Lorre, while speaking on the inaugural episode of The Official Big Bang Theory Podcast, alongside former Warner Bros. Television Group chairman Peter Roth and host Jessica Radloff, the series creator, admitted that it took him a while to fully understand that Parsons’ character was asexual. “I didn’t understand that going in when we did the pilot. And what was wonderful about making that move was: here was a character whose entire love and passion was for science,” he said. As evidenced in multiple episodes of the show, Sheldon’s whole existence revolved around science, and it was the uniqueness of this character that stayed Lorre’s hand with regard to introducing a love interest. His comments read:

“He had no predilection towards one thing or the other. He loved and used every moment of his conscious wakening to chase the secrets of the universe. And that made him a remarkable character, I think, to opt out. And I don’t think there’d ever been a character, certainly in a television comedy, that opted out. I thought we had a unique character in that his passion lay elsewhere. You’ve stumbled into something unique and special, why wouldn’t you protect it?”

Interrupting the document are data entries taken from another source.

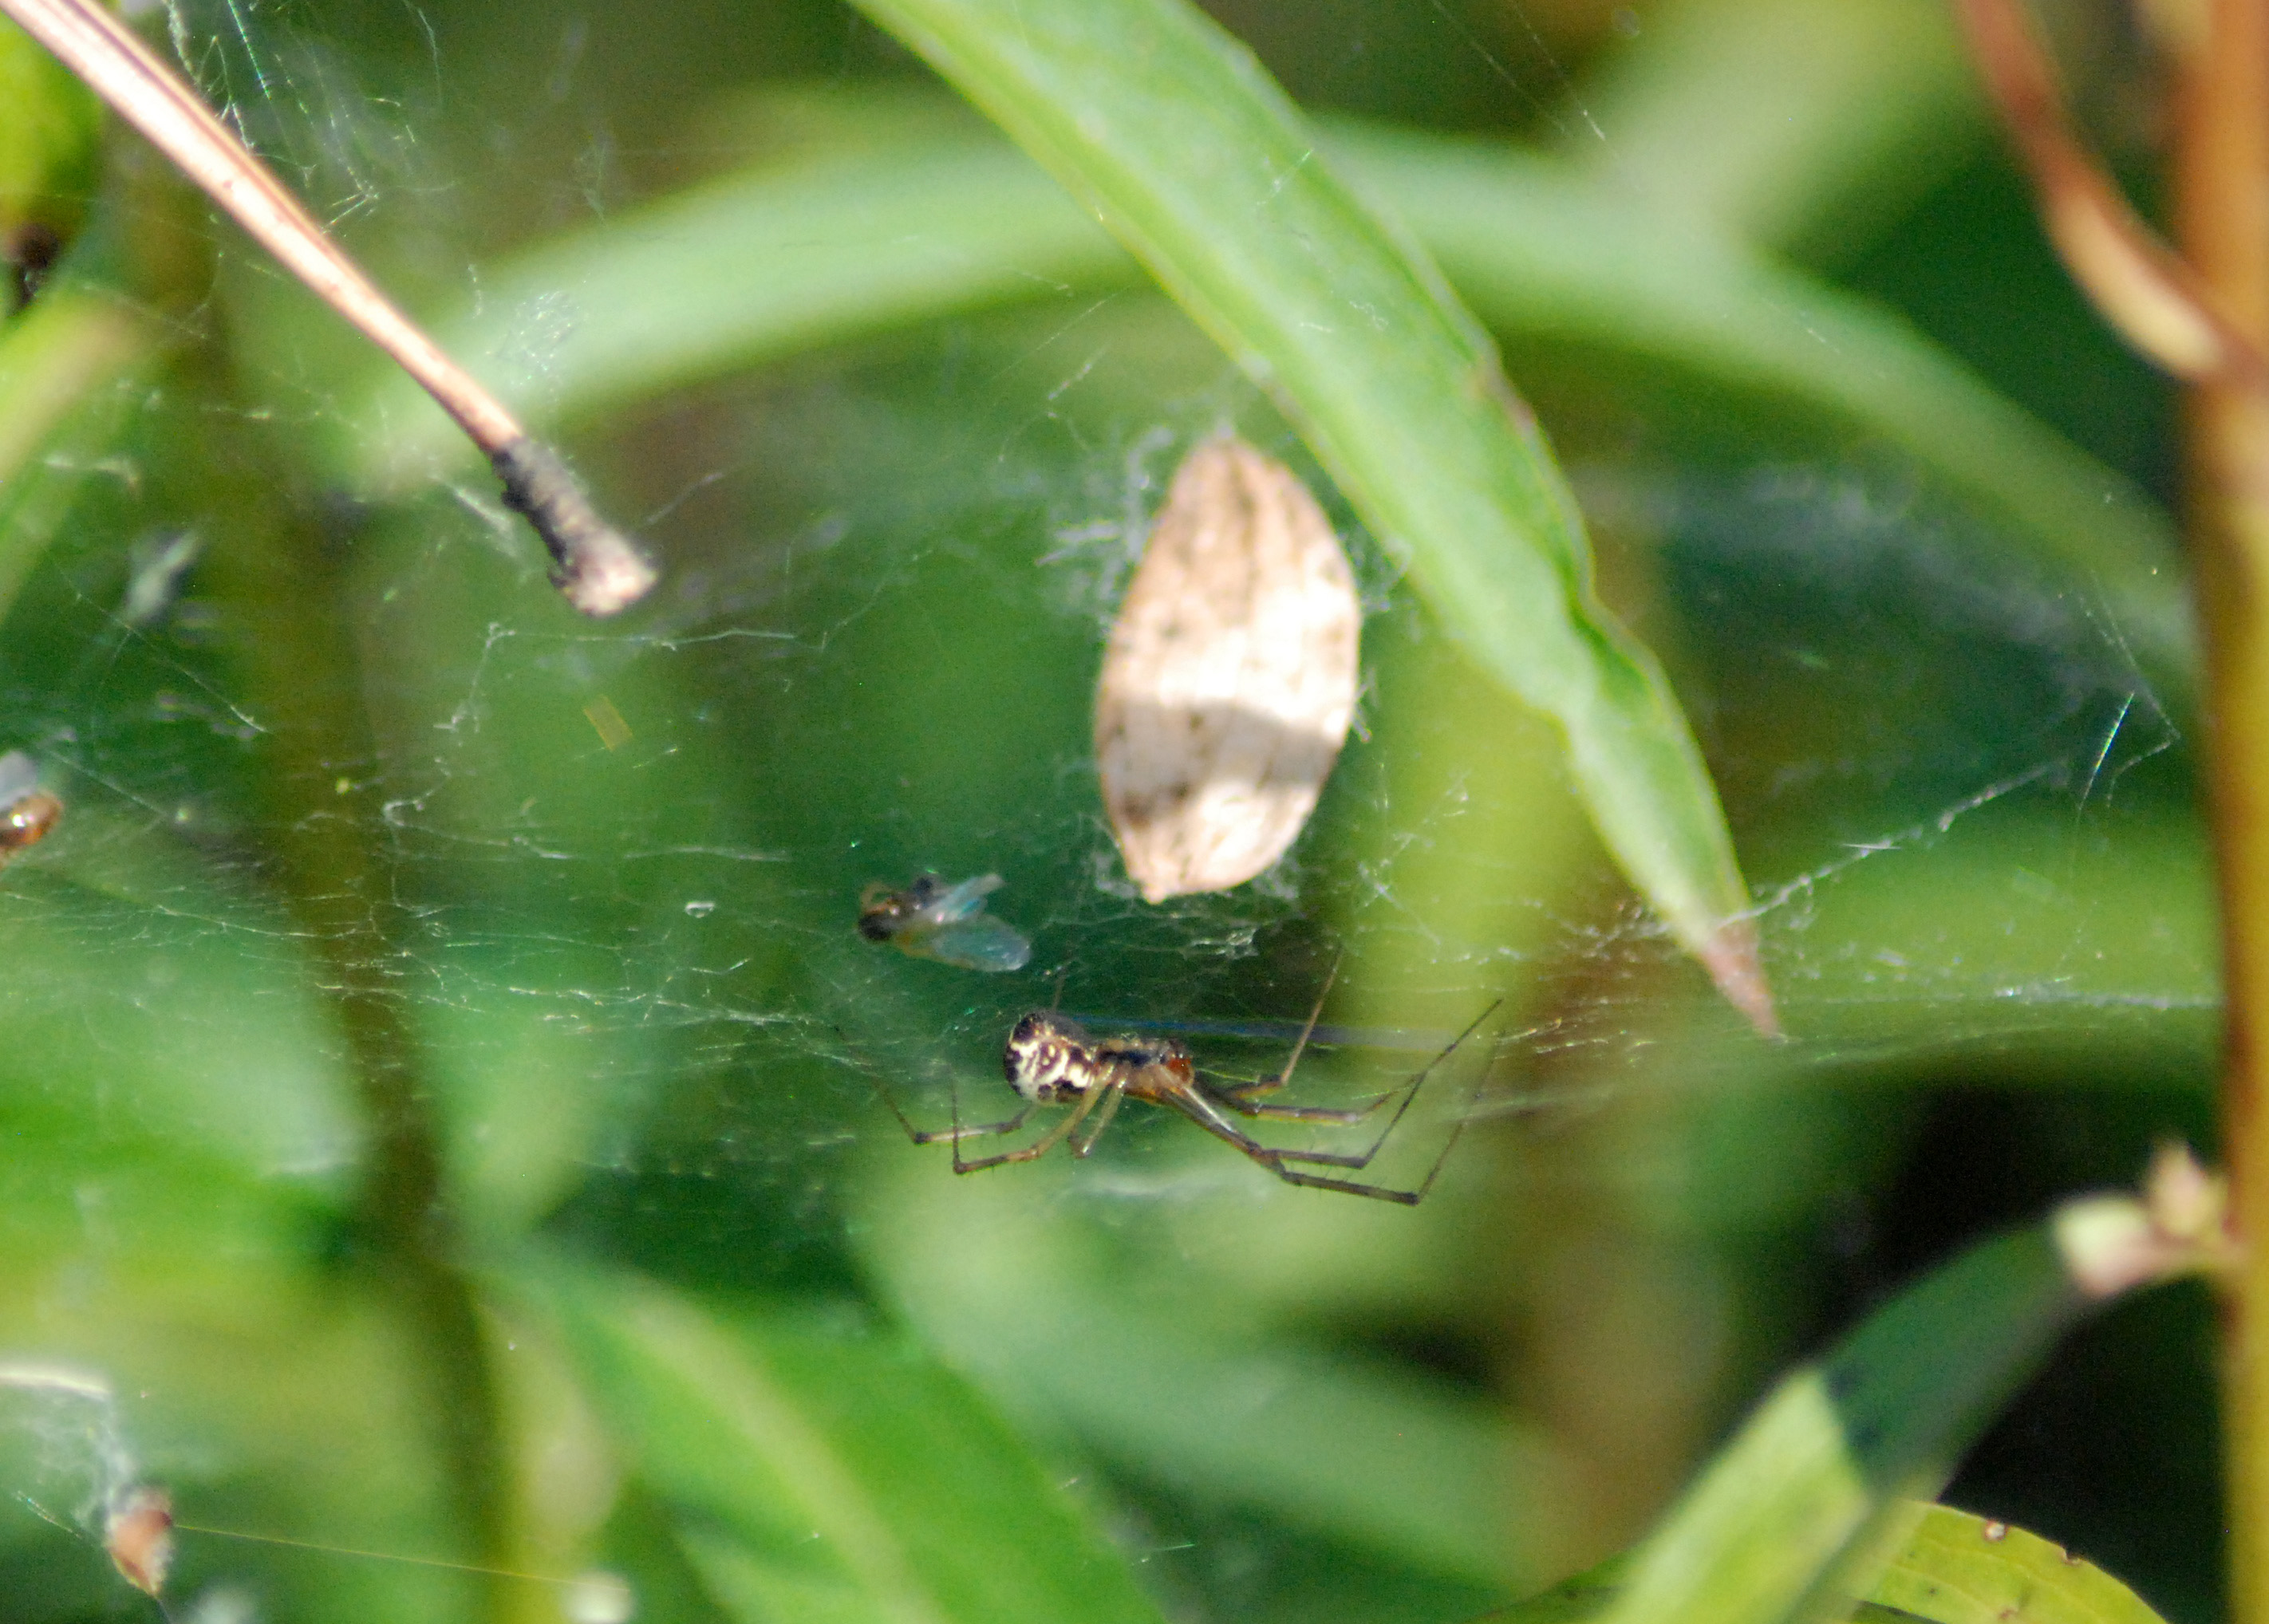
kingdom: Animalia
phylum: Arthropoda
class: Arachnida
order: Araneae
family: Linyphiidae
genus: Linyphia
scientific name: Linyphia triangularis
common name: Money spider
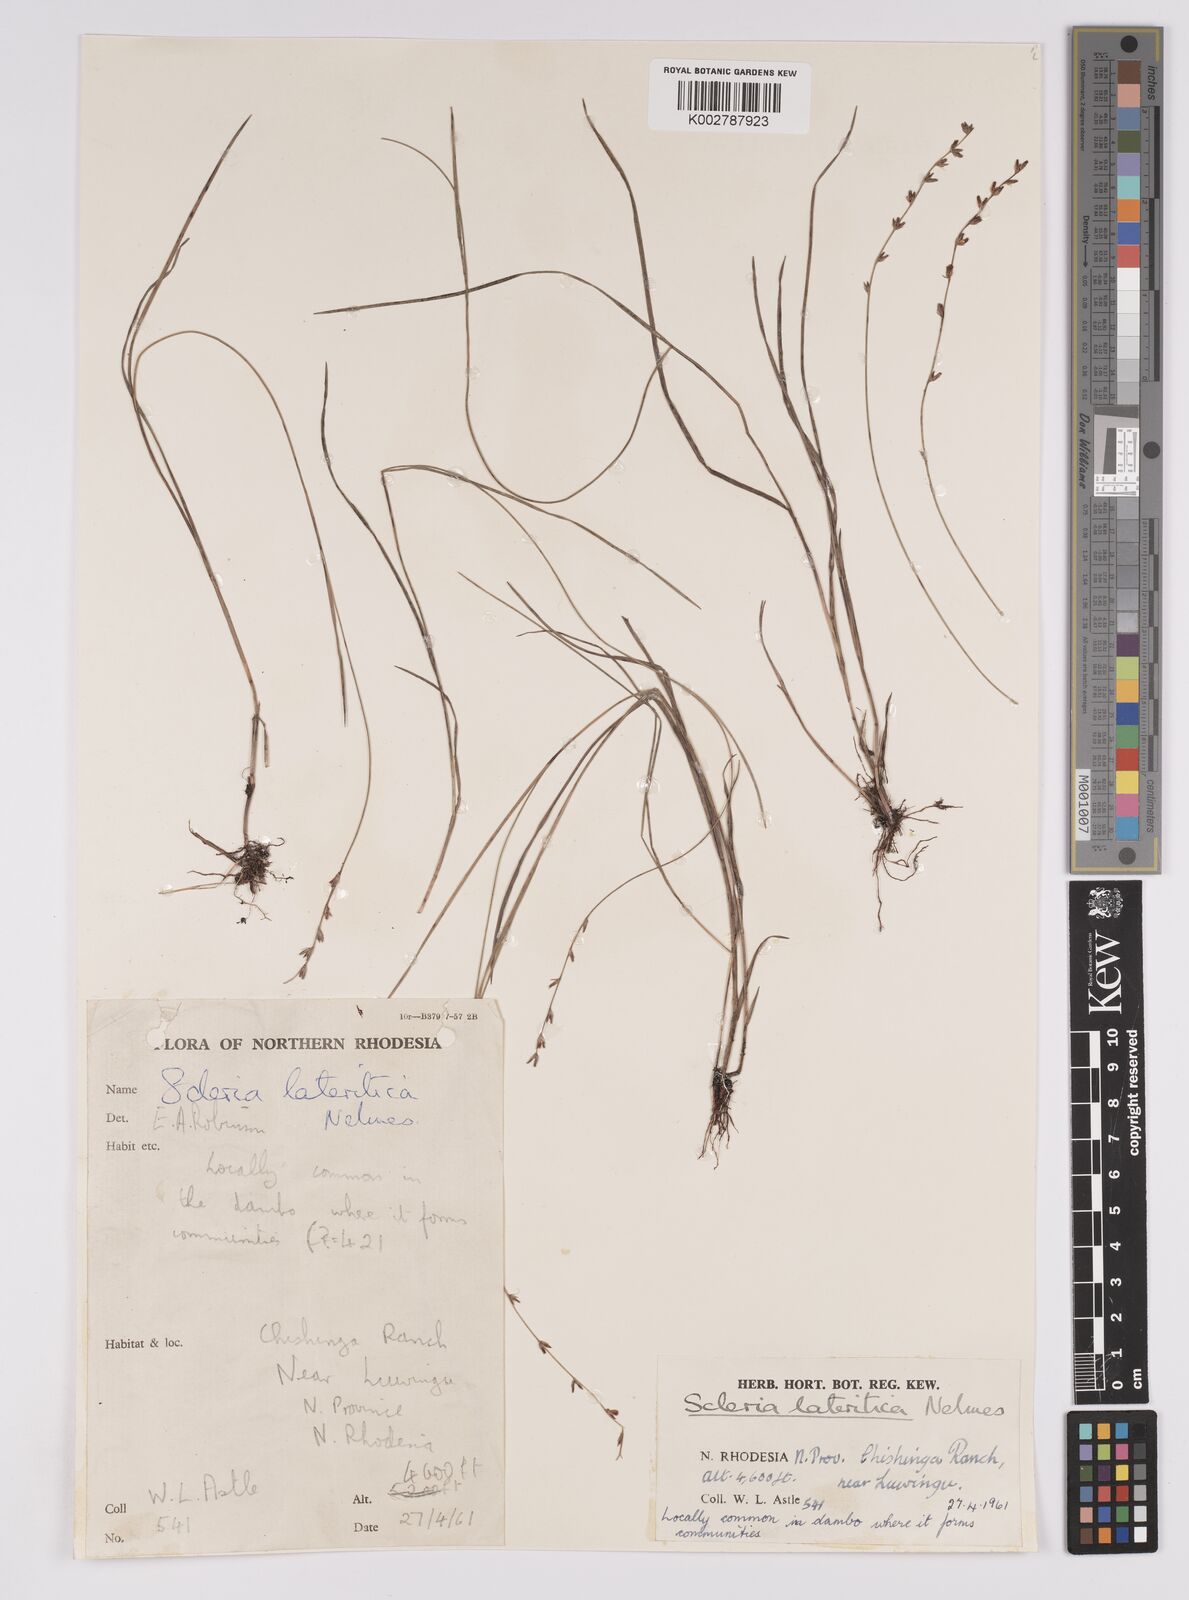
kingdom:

Sheldon Lee Cooper Could Have Been Very Different in ‘The Big Bang Theory’

From the very onset of the show, Sheldon’s fellow scientists, like roommate Leonard Hofstadter (Johnny Galecki), Howard (Simon Helberg), and Rajesh Koothrappali (Kunal Nayyar), all shared an attraction for women. This was not the case for Sheldon, but Roth reveals that the show’s original unaired pilot leaned a different way. “In the first pilot we discover that Sheldon has a predilection for women with big buttocks and we discover that he has had coitus. None of that exists in the second pilot,” Roth explained during the same conversation. “That shift and change into the more innocent quality of that character was extraordinarily wise, and it made a very big difference.”

Ultimately, the show did introduce a love interest for Sheldon with the arrival of Mayim Bialik’s Dr. Amy Farrah Fowler. The pair endured a prolonged will-they-won’t-they, before finally ending up together and eventually having coitus. The Big Bang Theory has since spurned two spinoffs, in Young Sheldon and Georgie & Mandy’s First Marriage. In the first prequel show, Young Sheldon, it is revealed that Sheldon and Amy do eventually have children as well. The Big Bang Theory is poised for yet another spinoff, and one that will bring back Sheldon’s arch-nemesis, Barry Kripke.